The appellate court (reviewing the CPO’s decision, not the circuit court’s determination) applied similar reasoning and confirmed the CPO’s decision and the circuit court’s determination.  My Baps lost its six-million-dollar claim.

2. Lessons Learned from My Baps

My Baps suffered the consequences of failing to comply with the contractual notice and claim submission requirements, failing to request a hearing with the CPO, and failing to raise all facts, arguments, objections, and defenses before the CPO.  The lessons learned from My Baps are clear.  If you fail to follow the procedural rules, you lose your rights to the claim.  If you fail to raise an issue during the proceedings with the CPO, you lose the opportunity to raise it.  You must take concrete steps to prevent the loss of your rights.

    • Create a flow-chart of the contractual requirements. Review the flow-chart with all members of the project team before construction commences.  Regularly revisit the flowchart with the project team to ensure that all project participants understand the requirements and the consequences of failing to comply with them.
    • Log potential changes. Create a potential change order log that identifies the issue, the date it arose, and all applicable notice and timing requirements that must be met.  Require the project manager and key project staff to meet weekly to review the log to ensure the timing requirements are being met.
    • Calendar key dates and assign responsibility for compliance to a single member of the project team. This will help to ensure deadlines do not slip away due to confusion or miscommunication.
    • Be certain that you deliver notices and claims to the proper person and in the proper manner.  Create an organizational chart of the procuring agency that identifies by name, title, and address all persons involved in the contractual process and all other owner-officials that are not identified in the contractual process.
    • Submission content. Do more than simply comply with the minimum submission requirements set forth in the contract.  Submit a well-written and persuasive claim – with support.  If you think that this will require the assistance of counsel or a scheduling or engineering consultant, engage them early in the process.
    • Preserve relationships by sticking to the facts. The owner should not be surprised or angry to receive a notice or claim submission.  The notice and claim requirements were part of the deal struck when you signed the contract.  Don’t protect relationships by electing not to submit legitimate claims.  Instead, protect relationships by sticking to the facts and the applicable contract requirements, while leaving emotions for another time and place.  Also, give owner’s team a phone call before submitting.  Usually, it is not the submission itself that damages a relationship, but rather the act of catching someone by surprise.
    • Know the project. Before you submit your bid, get to know your project and understand its risks, including the likelihood of unfavorable claim resolution, and price those risks accordingly.
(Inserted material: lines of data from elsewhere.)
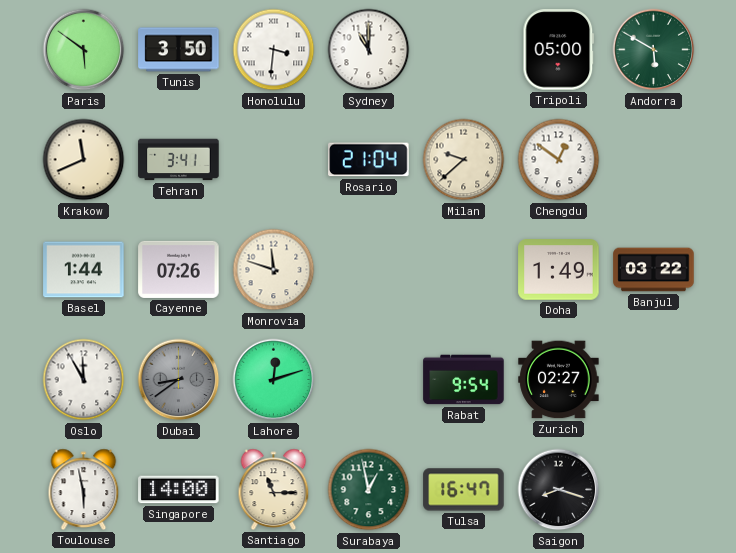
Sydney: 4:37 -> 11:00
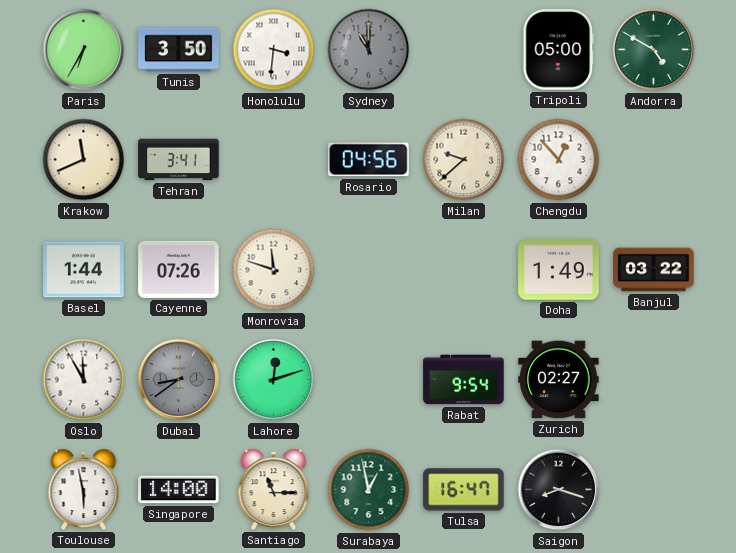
Paris: 5:51 -> 6:35
Sydney dial: white -> grey
Andorra: 5:50 -> 4:50
Rosario: 21:04 -> 04:56
Chengdu: 12:51 -> 12:53
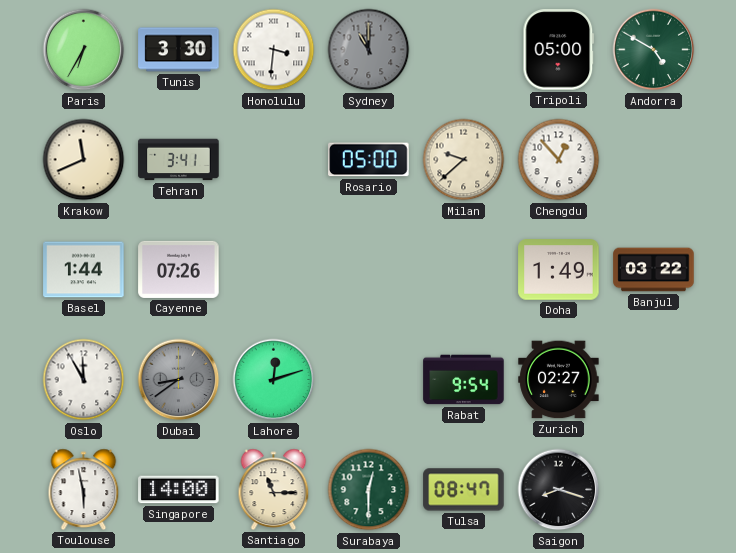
Tunis: 3:50 -> 3:30
Rosario: 04:56 -> 05:00
Monrovia: 11:48 -> none
Surabaya: 12:58 -> 12:30
Tulsa: 16:47 -> 08:47
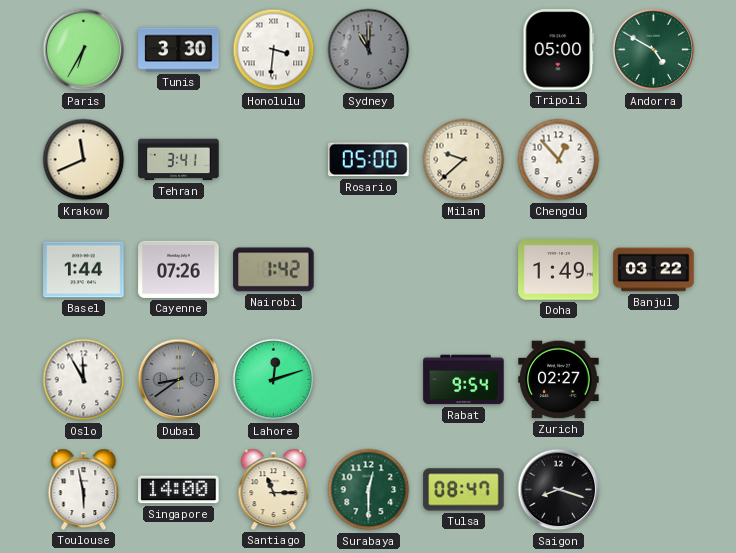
Nairobi: none -> 1:42
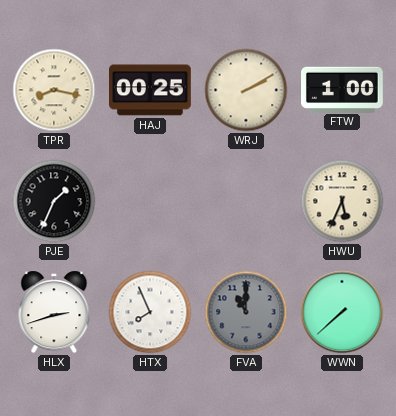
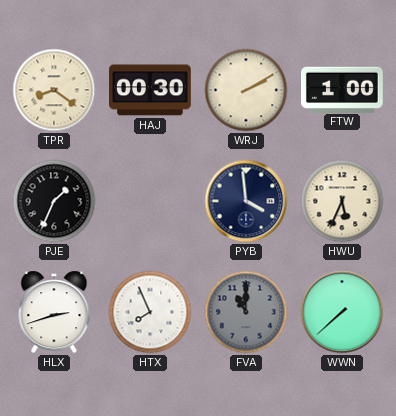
TPR: 8:17 -> 8:21
HAJ: 00:25 -> 00:30
PYB: none -> 3:59
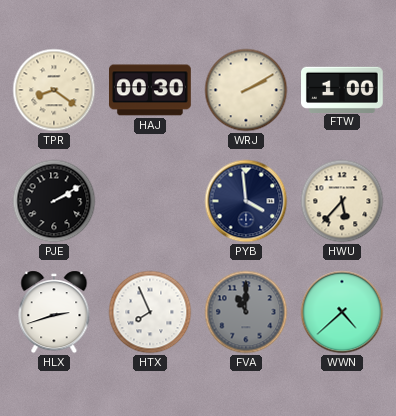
PJE: 1:34 -> 2:10
HWU: 5:34 -> 5:37
WWN: 7:38 -> 4:38
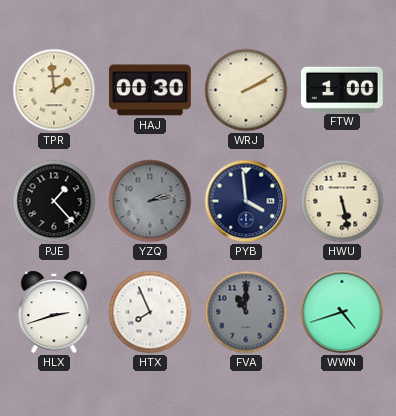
TPR: 8:21 -> 1:59
PJE: 2:10 -> 1:23
YZQ: none -> 2:13
HWU: 5:37 -> 5:28
WWN: 4:38 -> 4:42
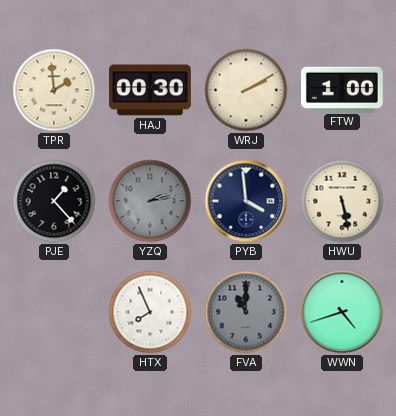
HLX: 2:42 -> none
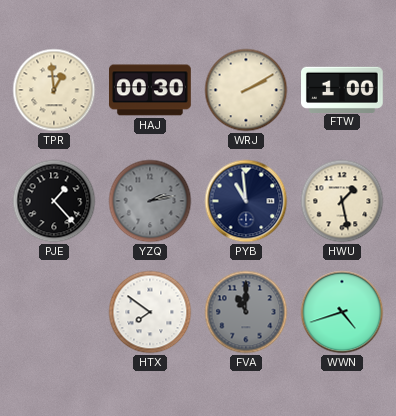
TPR: 1:59 -> 12:59
PYB: 3:59 -> 10:59
HWU: 5:28 -> 1:28
HTX: 7:56 -> 7:51
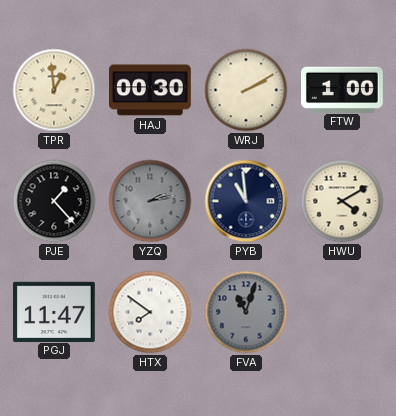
HWU: 1:28 -> 4:10
PGJ: none -> 11:47
FVA: 11:00 -> 11:03
WWN: 4:42 -> none
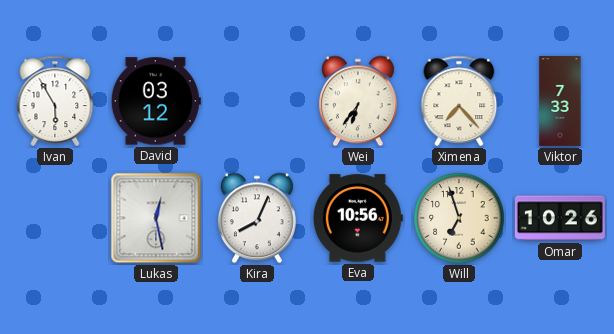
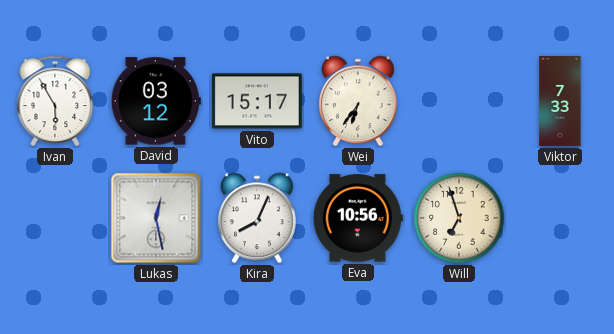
Vito: none -> 15:17
Ximena: 7:23 -> none
Omar: 10:26 -> none
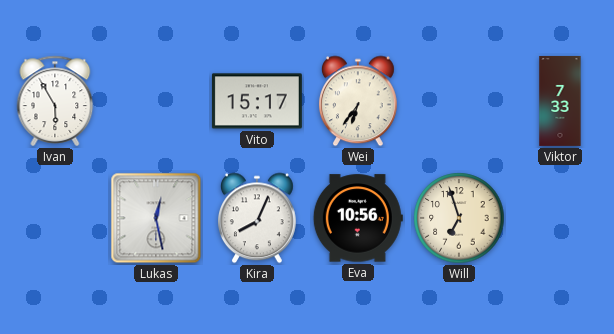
David: 03:12 -> none
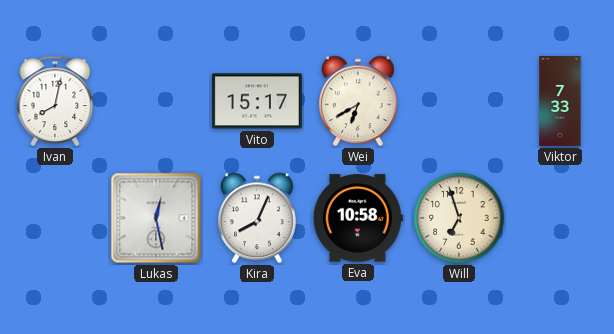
Ivan: 5:55 -> 8:02
Wei: 6:36 -> 6:40
Eva: 10:56 -> 10:58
Know the rules, follow the rules, and implement the above strategies – your efforts may just save you from making a six million dollar mistake.

 


 

[1] There is no express timing requirement for this submission.  But it must be submitted early enough to provide the contractor sufficient time to permit the Commissioner to respond to the claim before the deadline to submit the claim to the CPO.  Contractors should not delay this submission—the stakes are simply too high.

[2] See the Dispute Regulations for the list of documents and materials required in the submission to the CPO.

[3] Stratton v. Wenona Community Unit District No. 1, 133 Ill. 2d 413, 427 (1998).

[4] Id.

[5] This was an innocent mistake, as the notice-to-proceed directed My Baps to submit all correspondence to the deputy commissioner.